This ancient gemstone found in the Galapagos is baffling scientists

This ancient gemstone found in the Galapagos is baffling scientists

This discovery could change how we think our planet works.

You've probably seen zircon. It's a colorful gemstone used in jewelry. It's also now the center of a mystery scientists are trying to unravel in Ecuador's Galapagos Islands. This discovery could change our understanding of these famous islands ... Or even of the planet.

In addition to looking great in necklaces, zircon is really useful to geologists, who use the mineral to figure out exactly how ancient rocks are. Zircon has a touch of uranium in it, so scientists can measure how much the uranium has decayed to figure out how long it's been there.

In 2014, Dr. Yamirka Rojas-Agramonte, a geologist at Johannes Gutenberg-University, found something strange on a sandy beach in Ecuador: a piece of zircon.

"It is extremely unusual to find zircons in basalt rock formations, such as those that predominate throughout the Galapagos," Rojas-Agramonte explained.

But the real surprise came later, when the team sent their zircon to China to be analyzed. The zircon was much older than the scientists thought it would be on the islands. The Galapagos Islands were formed when liquid magma burst through cracks in the Earth's crust, eventually cooling and becoming land. You know — volcanoes. Much of the cooled lava on the islands is relatively young.

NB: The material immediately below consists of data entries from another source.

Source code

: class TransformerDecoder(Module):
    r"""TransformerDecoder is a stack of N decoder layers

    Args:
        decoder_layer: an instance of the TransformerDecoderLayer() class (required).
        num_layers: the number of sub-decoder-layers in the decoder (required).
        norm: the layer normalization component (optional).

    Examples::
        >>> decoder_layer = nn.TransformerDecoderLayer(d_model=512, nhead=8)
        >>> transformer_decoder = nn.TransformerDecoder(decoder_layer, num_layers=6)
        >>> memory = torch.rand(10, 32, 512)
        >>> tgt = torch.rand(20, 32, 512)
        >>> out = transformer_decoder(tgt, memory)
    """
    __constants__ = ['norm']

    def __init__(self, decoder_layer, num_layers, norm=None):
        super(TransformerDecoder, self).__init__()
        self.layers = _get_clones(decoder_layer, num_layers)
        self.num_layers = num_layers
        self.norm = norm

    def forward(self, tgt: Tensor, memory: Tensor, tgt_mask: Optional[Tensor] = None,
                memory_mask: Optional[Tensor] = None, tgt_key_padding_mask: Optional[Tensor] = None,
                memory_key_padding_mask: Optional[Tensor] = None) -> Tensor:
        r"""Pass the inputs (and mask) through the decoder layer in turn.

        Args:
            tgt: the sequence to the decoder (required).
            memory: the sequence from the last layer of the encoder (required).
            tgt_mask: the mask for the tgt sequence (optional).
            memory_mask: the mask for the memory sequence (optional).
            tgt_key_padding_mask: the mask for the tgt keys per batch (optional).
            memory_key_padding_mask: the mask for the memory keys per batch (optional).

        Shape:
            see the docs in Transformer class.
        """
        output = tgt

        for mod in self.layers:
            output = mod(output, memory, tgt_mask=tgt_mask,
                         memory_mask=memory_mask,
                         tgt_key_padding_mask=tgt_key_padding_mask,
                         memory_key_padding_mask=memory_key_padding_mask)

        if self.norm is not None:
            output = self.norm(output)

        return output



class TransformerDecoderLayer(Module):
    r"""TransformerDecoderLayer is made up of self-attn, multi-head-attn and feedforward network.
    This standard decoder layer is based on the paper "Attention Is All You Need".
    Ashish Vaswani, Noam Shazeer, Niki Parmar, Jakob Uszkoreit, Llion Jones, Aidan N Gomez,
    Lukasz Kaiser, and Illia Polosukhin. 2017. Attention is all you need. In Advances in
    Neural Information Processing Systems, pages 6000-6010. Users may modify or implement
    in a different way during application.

"Some of our newly discovered zircons are much older, however, than one would expect to find in young magmatic rock," explained Alfred Kröner, another researcher at Johannes Gutenberg-University added.

How did such an old crystal get into such new volcanic rock? The answer might literally go deeper than the Galapagos. It might mean that our understanding of the fiery liquid rock swirling under the surface of the Earth's crust is all wrong. Perhaps, deep within the planet, some strange recycling processes are going on.

The finding is so intriguing that scientists from South Africa, Spain, Australia and Ecuador are teaming up to figure it out over the next few years.

I like stories like these because they remind me that we are on the edge of science, not at the end of it. This puzzle about a crack in the Earth's surface is also a crack in scientists' understanding of how the world works.